OPTION 1: Now let's discuss staying in the marriage. I left this for last, because the other two options needed to be discussed first. Yesterday, I was talking to my good friend Brad and he, too, has been married a very long time. In fact, he is expecting his first grandchild. He has been carrying on a flirtation with a woman who is his age for the last 5 years or so. They see each other at work, they flirt, they make eyes at each other and are basically behaving like school aged kids, not ever truly making a move, but it is clear they are in to each other. He says to me, I really like her, but I don't know what to do. So we discussed what he would do if he had the opportunity to be with her. When we started talking about actually making plans to meet with her after work and the possibility of touching and kissing her, his eyes got wide and it was clear he hadn't really thought of the logistics of having an affair. The bottom line was he loved the attention. His ego was being stroked every time she talked with him and let him know she was attracted to him. He hasn't had the spark in his marriage for a very long time and the thought of having those butterflies again was very attractive. But the question I asked him was: Then What? How will you feel afterwards. What will you do with her? Never see her again? See her again? Continue an affair? Leave your wife? What will you do when you get your fix and have that excitement?

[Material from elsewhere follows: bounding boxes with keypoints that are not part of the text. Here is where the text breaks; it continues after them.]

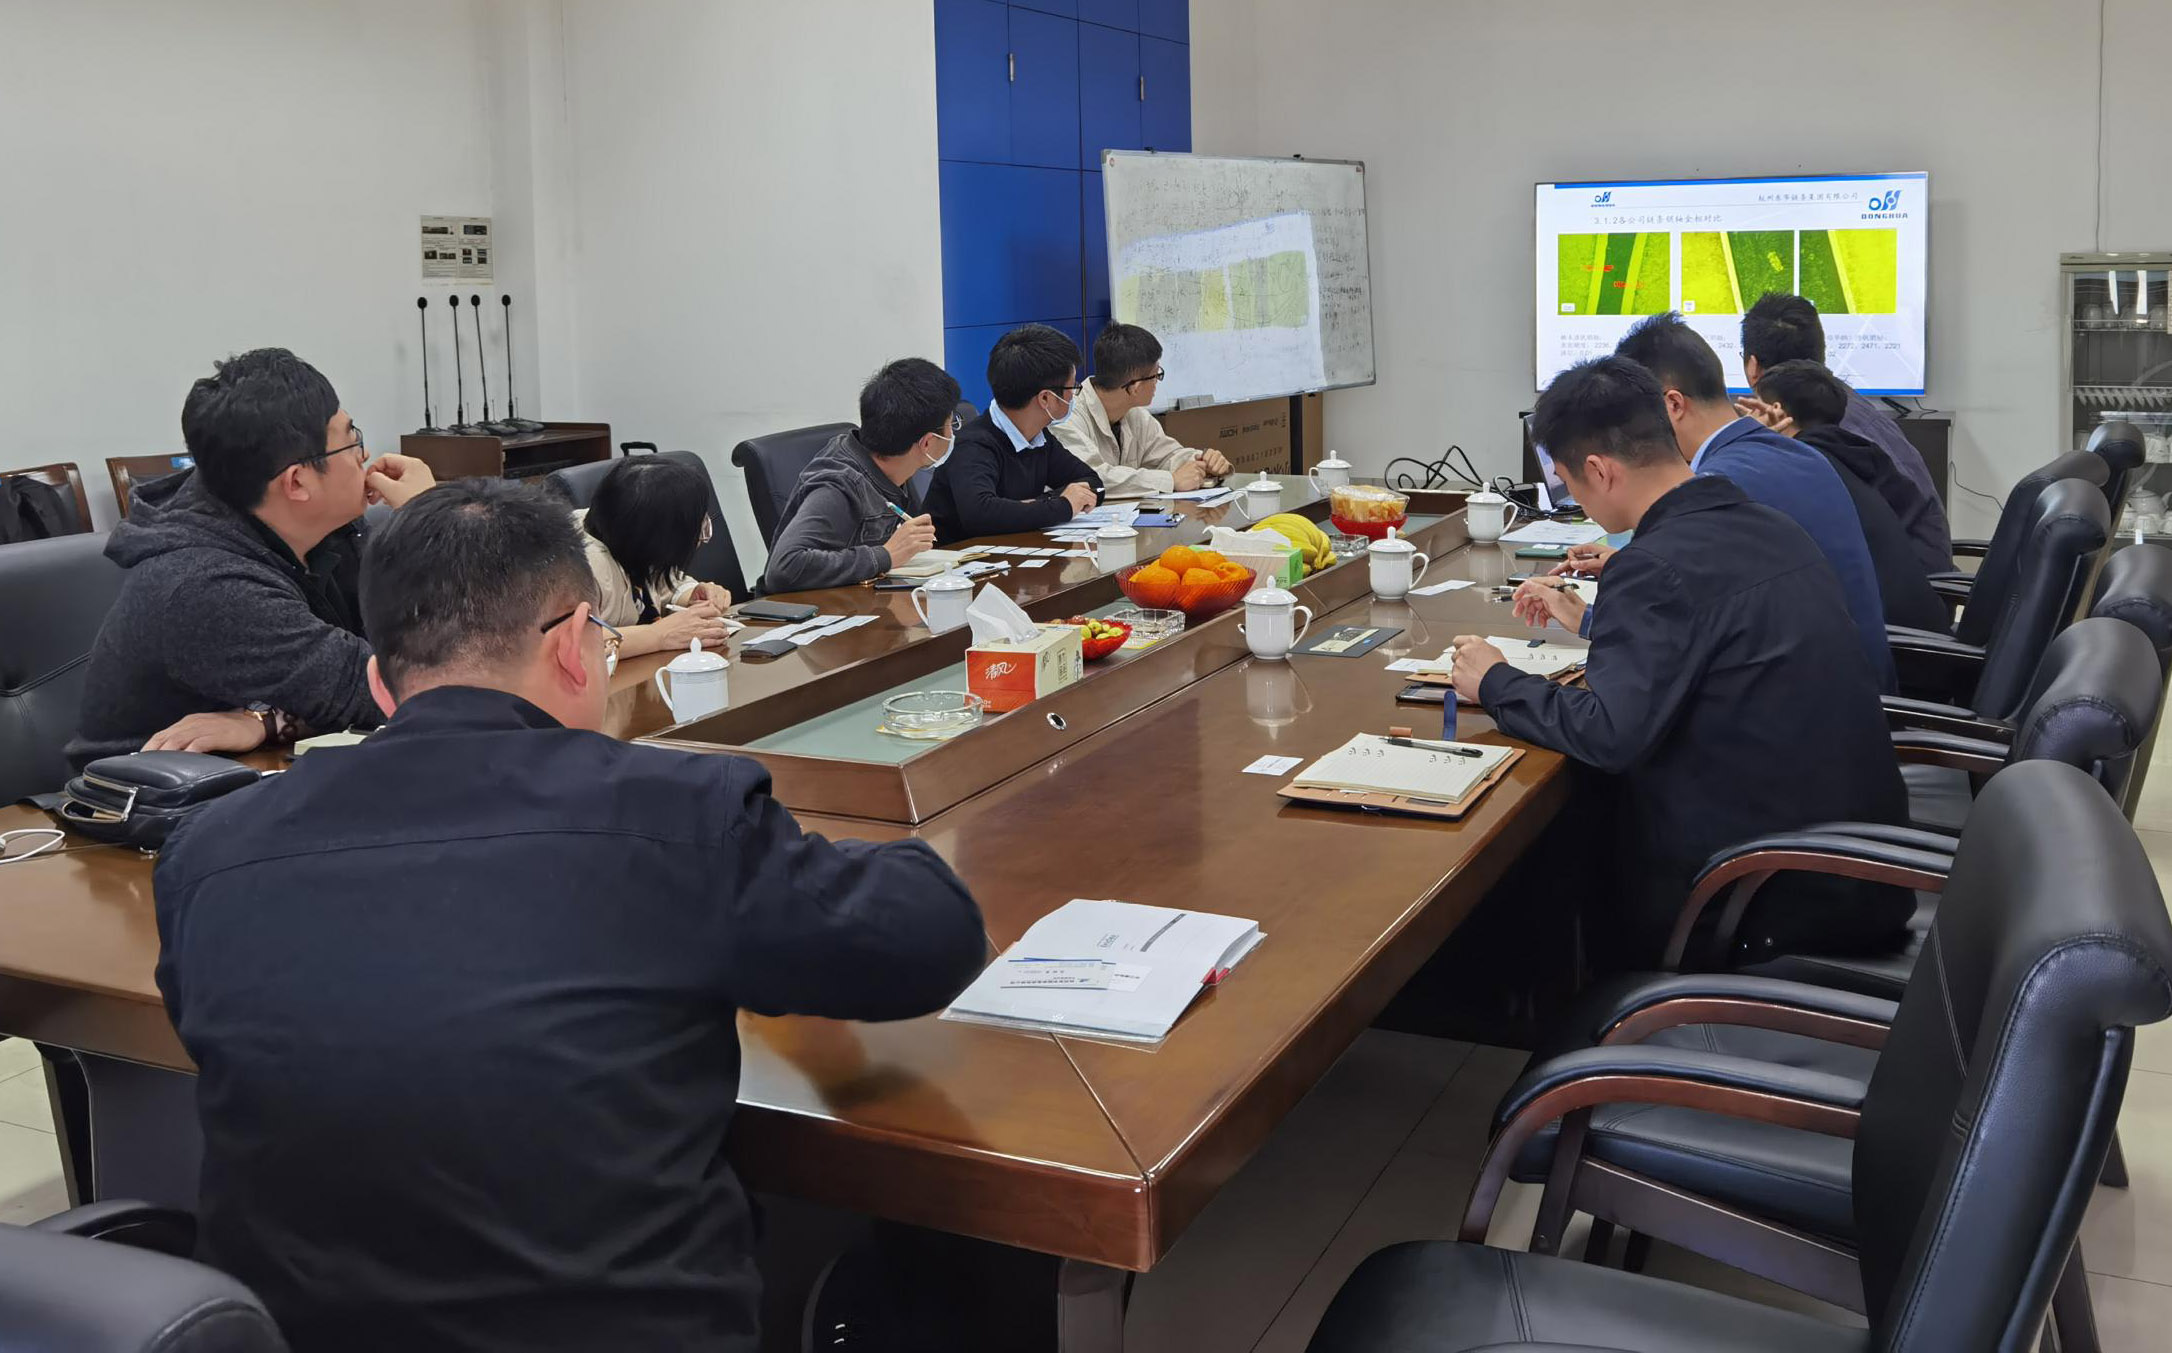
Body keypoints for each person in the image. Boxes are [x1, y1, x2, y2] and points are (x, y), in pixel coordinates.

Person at [152, 479, 988, 1353]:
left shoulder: (207, 849)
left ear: (379, 685)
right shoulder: (674, 816)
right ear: (574, 647)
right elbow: (930, 935)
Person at [1451, 357, 1910, 966]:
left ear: (1599, 470)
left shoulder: (1655, 566)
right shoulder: (1769, 524)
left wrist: (1494, 679)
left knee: (1558, 842)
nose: (1578, 501)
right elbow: (1710, 634)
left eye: (1569, 483)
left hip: (1763, 899)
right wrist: (1597, 616)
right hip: (1856, 868)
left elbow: (1609, 734)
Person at [67, 348, 439, 767]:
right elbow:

We talked for a good hour about these feelings and the possibilities. He realized he had absolutely NO idea what he would do or what he was willing to do. In the end it was clear he was not willing to give up his life as he knows it. He did not want to disrupt his family. So, now what? He is clearly missing something in his marriage. He is not happy, but not unhappy enough to leave. My suggestion: Then work on the marriage! MAKE it what you want it to be. Talk to your wife about getting to know each other again. Work on your friendship. She is probably feeling the relationship is flat and boring too! It takes two people to make a partnership work, and the best you can do is both get on the same page and make the rest of your lives happy and fulfilling. It is not okay to settle and accept an unhappy place. Take action and make it what you want it to be. Make the choice to fix what's broken.

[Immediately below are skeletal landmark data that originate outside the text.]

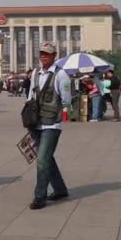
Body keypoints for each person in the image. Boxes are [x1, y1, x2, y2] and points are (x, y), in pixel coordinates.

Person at [26, 43, 71, 210]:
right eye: (42, 53)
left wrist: (60, 117)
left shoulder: (61, 75)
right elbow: (31, 94)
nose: (44, 56)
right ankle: (60, 189)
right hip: (36, 122)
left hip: (52, 124)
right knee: (47, 158)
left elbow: (66, 100)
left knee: (42, 161)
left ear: (54, 56)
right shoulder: (36, 73)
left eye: (47, 54)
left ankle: (40, 197)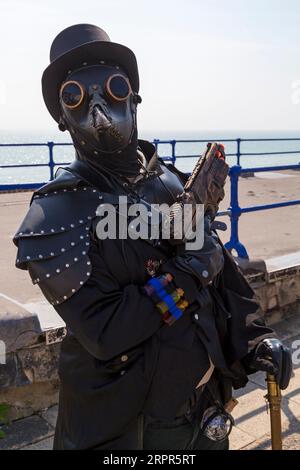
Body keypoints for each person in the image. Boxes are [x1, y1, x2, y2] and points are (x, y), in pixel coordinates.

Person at [14, 24, 292, 450]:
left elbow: (222, 273)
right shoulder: (56, 214)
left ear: (134, 97)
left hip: (204, 412)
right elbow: (105, 331)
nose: (99, 106)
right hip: (131, 432)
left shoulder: (169, 181)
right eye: (76, 96)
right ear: (61, 117)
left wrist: (255, 339)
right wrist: (186, 272)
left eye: (114, 87)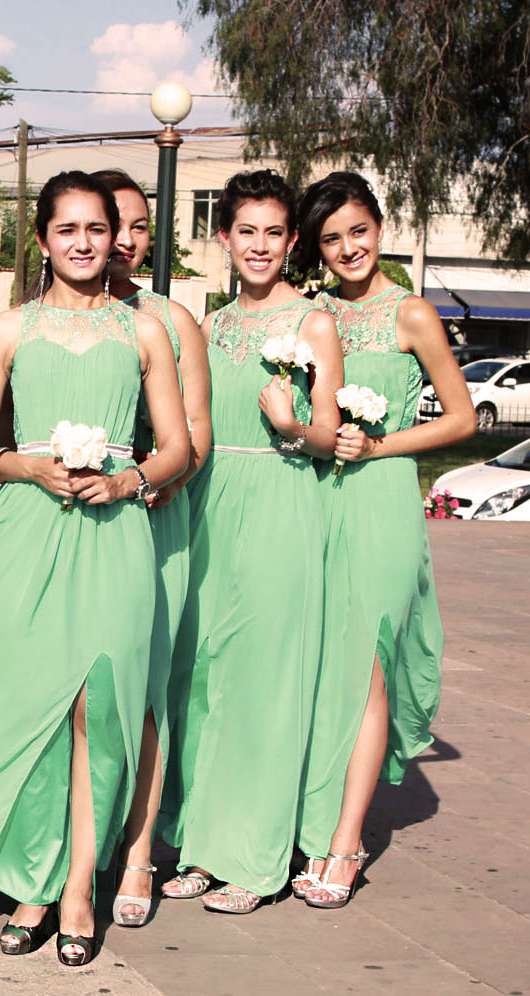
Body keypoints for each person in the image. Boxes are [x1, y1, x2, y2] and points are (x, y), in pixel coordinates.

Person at [0, 171, 189, 963]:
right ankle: (34, 879)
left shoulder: (144, 330)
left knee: (101, 707)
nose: (84, 243)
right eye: (67, 229)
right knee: (35, 705)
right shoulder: (10, 328)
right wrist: (24, 467)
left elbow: (178, 447)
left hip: (116, 532)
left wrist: (128, 480)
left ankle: (79, 886)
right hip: (26, 529)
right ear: (42, 238)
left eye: (98, 228)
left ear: (114, 236)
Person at [161, 169, 344, 914]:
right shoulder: (211, 325)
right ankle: (200, 845)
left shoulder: (315, 324)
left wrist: (291, 424)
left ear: (293, 240)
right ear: (225, 238)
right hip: (212, 503)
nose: (260, 245)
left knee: (265, 681)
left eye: (274, 232)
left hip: (279, 497)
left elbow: (330, 437)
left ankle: (256, 859)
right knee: (203, 675)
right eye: (247, 231)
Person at [292, 172, 471, 907]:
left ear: (380, 227)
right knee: (318, 666)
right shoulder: (309, 315)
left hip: (382, 501)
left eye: (358, 231)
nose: (348, 248)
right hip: (315, 500)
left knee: (367, 664)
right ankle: (304, 821)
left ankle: (345, 842)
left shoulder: (413, 312)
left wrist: (382, 443)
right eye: (331, 238)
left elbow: (462, 419)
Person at [92, 168, 213, 929]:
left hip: (152, 513)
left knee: (143, 685)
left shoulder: (171, 320)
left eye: (141, 226)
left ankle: (137, 850)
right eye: (116, 224)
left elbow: (196, 434)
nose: (128, 240)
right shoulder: (43, 316)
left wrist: (161, 476)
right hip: (71, 520)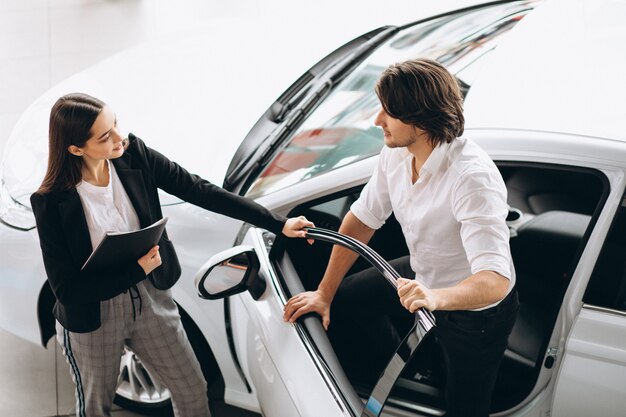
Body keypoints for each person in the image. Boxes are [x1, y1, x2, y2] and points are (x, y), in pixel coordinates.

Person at [31, 92, 313, 417]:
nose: (120, 138)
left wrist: (278, 223)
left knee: (193, 393)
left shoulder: (133, 153)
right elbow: (67, 290)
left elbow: (198, 189)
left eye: (116, 124)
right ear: (76, 149)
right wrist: (136, 270)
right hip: (94, 316)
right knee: (95, 409)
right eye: (105, 136)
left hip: (152, 300)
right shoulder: (51, 203)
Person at [283, 58, 518, 417]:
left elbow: (496, 280)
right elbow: (363, 219)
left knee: (465, 406)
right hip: (423, 275)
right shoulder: (396, 153)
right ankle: (419, 364)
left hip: (475, 313)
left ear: (420, 120)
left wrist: (434, 298)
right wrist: (323, 294)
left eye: (388, 112)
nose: (377, 120)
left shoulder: (472, 179)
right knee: (348, 299)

There are many groups and programs that focus on reviving marriage. I do not have the experience of any of these groups and therefore, cannot endorse them, but here are few for your persual.

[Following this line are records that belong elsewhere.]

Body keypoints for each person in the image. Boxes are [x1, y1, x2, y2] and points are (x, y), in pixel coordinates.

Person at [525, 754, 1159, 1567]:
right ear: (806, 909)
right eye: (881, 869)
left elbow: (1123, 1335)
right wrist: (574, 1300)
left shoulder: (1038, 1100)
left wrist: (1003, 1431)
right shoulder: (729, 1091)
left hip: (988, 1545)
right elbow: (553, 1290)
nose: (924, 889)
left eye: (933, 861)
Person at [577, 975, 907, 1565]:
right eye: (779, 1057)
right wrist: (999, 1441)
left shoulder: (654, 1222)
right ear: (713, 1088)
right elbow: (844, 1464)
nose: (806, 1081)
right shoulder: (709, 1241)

MARRIAGE BOOTCAMP: http://www.marriagebootcamp.com/?gclid=CPby6Oqp4rECFYhgTAodJmcANA
MARRIAGE ENCOUNTER: http://www.wwme.org/
MARRIAGE QUEST: http://www.marriagequest.org/index.php
I hope you made it through this long entry and it made you think. Your comments and thoughts are requested. Share your experience. We would love to hear from you!
Great stuff! Wish many of us could have had this information when we were younger. Might have prevented a lot of regretted mistakes.
ReplyDeleteNice Patti! When I divorced my first husband I looked at the guys I found attractive during the marriage, and there was no way I wanted to hook up with them when I was single. It was just about the attention.
ReplyDeleteThank you ladies for reading and commenting. I really appreciate it. More to come!
ReplyDeleteVery thought-provoking! I enjoyed reading through the three options!
ReplyDeleteAlthough my marriage ended before the spark was gone, I had already decided that I would need
to end a current relationship before embarking on a new one, just for my own peace of mind.
I am the sort that needs to have a clear conscience in order to embrace life fully!